To Keith Reopelle, Wisconsin’s failure to revise its rules for new buildings to incorporate the latest advances in energy conservation is a huge mistake.
“People building new buildings are missing the benefits of efficiency improvements that the rest of the country is taking advantage of,” said Reopelle, who heads the nonprofit environmental group Clean Wisconsin. “We’ve stopped improving our buildings in terms of health and safety and efficiency.”
According to a U.S. Department of Energy website, Wisconsin’s energy conservation standards for new building construction are equivalent to 2009 international standards, which the state did not enact until September 2011. It has not yet enacted updated standards promulgated for 2012.
In a letter to Walker dated May 31, 2013, a deputy assistant secretary for the U.S. Department of Energy noted impending deadlines for updating these standards “to help taxpayers in Wisconsin achieve the cost savings associated with these energy efficiency measures.”
That drew a reply dated July 10, 2013, from Christopher Schoenherr, deputy secretary of the state Department of Administration. The letter said Wisconsin adopted the 2009 standards in 2011 and that its Department of Safety and Professional Services “reviews building codes every three to five years for possible updates.”
The International Energy Conservation Code is updated every three years. A state statute passed in 1993 requires the department to begin a review of this code as soon it is published, and submit proposed revisions to the Legislature within 18 months.
“They’re in violation of the state statute,” said Ross DePaola, a Madison-based energy efficiency consultant. DePaola served on the state’s energy conservation code council for more than a decade, representing Clean Wisconsin, and chaired the incarnation that passed the 2009 code. “All indications are that they haven’t worked on anything.”
DSPS spokeswoman Hannah Zillmer, responding to requests for comment made to Schoenherr, acknowledged that the energy conservation code, unlike ordinary building codes, “is on a three-year schedule as established by statute.” She said proposed rule changes in this area have been submitted “in conjunction with other building code updates.”

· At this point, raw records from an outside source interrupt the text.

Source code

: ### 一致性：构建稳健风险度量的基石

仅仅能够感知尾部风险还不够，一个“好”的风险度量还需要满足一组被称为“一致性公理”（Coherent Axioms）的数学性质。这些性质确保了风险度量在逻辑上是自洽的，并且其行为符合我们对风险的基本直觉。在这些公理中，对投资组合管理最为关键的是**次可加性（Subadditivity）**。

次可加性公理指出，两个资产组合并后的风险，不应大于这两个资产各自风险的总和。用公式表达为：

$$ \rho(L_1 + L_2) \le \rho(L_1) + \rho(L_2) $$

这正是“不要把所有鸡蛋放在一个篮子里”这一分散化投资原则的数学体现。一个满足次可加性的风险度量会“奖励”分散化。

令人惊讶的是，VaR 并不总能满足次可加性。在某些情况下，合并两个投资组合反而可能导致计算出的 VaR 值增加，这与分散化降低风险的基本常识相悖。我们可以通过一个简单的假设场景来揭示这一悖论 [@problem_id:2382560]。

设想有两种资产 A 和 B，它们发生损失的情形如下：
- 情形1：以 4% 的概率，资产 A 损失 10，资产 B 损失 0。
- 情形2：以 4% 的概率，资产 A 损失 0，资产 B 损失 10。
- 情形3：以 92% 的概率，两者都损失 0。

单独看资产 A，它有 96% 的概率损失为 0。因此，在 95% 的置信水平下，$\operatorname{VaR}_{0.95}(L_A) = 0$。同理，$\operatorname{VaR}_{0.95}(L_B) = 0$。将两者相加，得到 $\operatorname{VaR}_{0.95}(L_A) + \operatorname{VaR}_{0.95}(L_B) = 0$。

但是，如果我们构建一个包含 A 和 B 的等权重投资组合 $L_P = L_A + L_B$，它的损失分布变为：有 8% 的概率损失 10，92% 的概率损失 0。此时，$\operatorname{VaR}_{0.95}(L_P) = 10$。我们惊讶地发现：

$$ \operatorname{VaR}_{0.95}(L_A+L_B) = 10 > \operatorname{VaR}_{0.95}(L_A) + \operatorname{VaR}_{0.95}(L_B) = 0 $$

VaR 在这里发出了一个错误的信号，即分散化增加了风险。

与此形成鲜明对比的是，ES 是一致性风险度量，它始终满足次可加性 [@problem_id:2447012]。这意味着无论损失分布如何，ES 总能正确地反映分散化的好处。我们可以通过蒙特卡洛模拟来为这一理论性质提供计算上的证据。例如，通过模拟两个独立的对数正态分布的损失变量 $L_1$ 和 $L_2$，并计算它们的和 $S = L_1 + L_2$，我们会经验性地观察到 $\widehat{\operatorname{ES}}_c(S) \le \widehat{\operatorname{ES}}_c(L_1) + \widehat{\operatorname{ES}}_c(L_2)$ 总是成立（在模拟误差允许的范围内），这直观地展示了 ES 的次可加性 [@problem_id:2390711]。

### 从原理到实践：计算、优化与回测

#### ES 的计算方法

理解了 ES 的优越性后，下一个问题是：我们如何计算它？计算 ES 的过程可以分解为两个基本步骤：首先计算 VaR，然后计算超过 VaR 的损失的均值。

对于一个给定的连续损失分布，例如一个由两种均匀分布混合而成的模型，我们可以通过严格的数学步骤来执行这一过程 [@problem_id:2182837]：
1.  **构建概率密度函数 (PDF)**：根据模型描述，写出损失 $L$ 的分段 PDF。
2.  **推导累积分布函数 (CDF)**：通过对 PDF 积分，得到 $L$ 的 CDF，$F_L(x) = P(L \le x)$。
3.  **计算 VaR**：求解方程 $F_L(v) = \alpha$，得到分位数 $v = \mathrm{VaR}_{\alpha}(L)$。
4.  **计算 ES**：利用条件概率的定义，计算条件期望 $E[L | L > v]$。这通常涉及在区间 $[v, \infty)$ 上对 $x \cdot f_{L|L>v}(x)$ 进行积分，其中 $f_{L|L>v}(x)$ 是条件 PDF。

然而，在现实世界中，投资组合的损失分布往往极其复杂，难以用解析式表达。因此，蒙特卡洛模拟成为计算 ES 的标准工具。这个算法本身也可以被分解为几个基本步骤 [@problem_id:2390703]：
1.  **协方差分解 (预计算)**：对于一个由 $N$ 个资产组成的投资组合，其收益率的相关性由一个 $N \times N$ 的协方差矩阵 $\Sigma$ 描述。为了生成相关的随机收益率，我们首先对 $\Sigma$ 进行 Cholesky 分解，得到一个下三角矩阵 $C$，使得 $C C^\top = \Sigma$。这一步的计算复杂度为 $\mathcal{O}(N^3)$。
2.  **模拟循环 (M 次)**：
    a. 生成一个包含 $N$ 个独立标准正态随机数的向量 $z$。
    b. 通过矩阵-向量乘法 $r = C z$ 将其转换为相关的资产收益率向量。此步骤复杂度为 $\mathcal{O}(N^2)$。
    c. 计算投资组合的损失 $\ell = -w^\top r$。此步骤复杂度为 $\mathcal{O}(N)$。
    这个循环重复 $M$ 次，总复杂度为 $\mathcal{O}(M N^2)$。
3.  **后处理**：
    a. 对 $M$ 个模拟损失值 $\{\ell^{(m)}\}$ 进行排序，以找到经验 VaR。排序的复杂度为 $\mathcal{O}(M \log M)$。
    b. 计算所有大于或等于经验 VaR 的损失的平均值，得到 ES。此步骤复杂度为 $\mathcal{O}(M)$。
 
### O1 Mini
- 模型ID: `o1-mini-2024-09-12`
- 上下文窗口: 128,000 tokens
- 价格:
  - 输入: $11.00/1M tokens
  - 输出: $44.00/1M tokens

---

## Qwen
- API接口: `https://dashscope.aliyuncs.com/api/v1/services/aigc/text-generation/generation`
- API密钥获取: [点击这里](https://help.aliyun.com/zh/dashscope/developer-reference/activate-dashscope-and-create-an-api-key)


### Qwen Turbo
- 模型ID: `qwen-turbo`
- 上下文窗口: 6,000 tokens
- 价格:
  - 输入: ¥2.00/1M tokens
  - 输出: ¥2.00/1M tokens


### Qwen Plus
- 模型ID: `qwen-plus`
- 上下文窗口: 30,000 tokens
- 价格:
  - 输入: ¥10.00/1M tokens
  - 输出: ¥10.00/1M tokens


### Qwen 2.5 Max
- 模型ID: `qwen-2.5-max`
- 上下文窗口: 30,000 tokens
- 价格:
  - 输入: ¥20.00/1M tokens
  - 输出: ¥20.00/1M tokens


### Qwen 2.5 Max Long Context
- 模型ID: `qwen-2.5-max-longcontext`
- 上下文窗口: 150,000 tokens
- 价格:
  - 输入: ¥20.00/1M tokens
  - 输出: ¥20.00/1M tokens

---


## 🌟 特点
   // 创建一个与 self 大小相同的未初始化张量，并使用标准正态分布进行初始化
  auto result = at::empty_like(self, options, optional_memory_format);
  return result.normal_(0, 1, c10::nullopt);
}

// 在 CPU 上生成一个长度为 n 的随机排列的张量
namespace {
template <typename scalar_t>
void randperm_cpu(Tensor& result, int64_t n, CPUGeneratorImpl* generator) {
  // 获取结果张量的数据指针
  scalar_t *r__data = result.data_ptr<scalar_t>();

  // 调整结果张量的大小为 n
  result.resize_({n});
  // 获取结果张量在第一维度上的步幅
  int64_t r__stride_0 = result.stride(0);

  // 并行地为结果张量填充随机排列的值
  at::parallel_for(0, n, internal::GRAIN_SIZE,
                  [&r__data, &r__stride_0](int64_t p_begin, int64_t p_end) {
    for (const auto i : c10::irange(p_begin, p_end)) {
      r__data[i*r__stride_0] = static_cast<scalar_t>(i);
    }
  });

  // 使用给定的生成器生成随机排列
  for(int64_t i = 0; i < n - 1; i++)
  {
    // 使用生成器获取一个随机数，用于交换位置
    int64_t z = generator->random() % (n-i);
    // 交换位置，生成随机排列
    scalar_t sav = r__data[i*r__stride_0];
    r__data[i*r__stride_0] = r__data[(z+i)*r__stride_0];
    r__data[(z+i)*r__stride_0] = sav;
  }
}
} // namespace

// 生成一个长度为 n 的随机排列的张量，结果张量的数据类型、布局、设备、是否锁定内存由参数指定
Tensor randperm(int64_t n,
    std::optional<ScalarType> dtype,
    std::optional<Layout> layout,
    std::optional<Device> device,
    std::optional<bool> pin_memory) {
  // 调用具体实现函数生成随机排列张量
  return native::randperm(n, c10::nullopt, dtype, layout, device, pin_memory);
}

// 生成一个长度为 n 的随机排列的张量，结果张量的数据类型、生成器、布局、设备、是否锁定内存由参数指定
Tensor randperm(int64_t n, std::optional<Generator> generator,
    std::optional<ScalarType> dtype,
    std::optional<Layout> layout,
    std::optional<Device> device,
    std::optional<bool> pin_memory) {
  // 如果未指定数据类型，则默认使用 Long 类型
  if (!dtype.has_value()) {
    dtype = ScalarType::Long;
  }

The state’s energy conservation code council last met in 2009. Zillmer said this council could be revived, or its duties could be performed by other code councils. The 2015 code is now available for review.
DePaola said the state is missing out on its “one shot” — during construction — to take advantage of new products and practices that make buildings more energy efficient. He added that he has twice submitted applications to continue serving on this committee, should it be reconstituted, but received no reply.
“This is a consequence of reducing state government and saying we don’t like regulation,” DePaola said.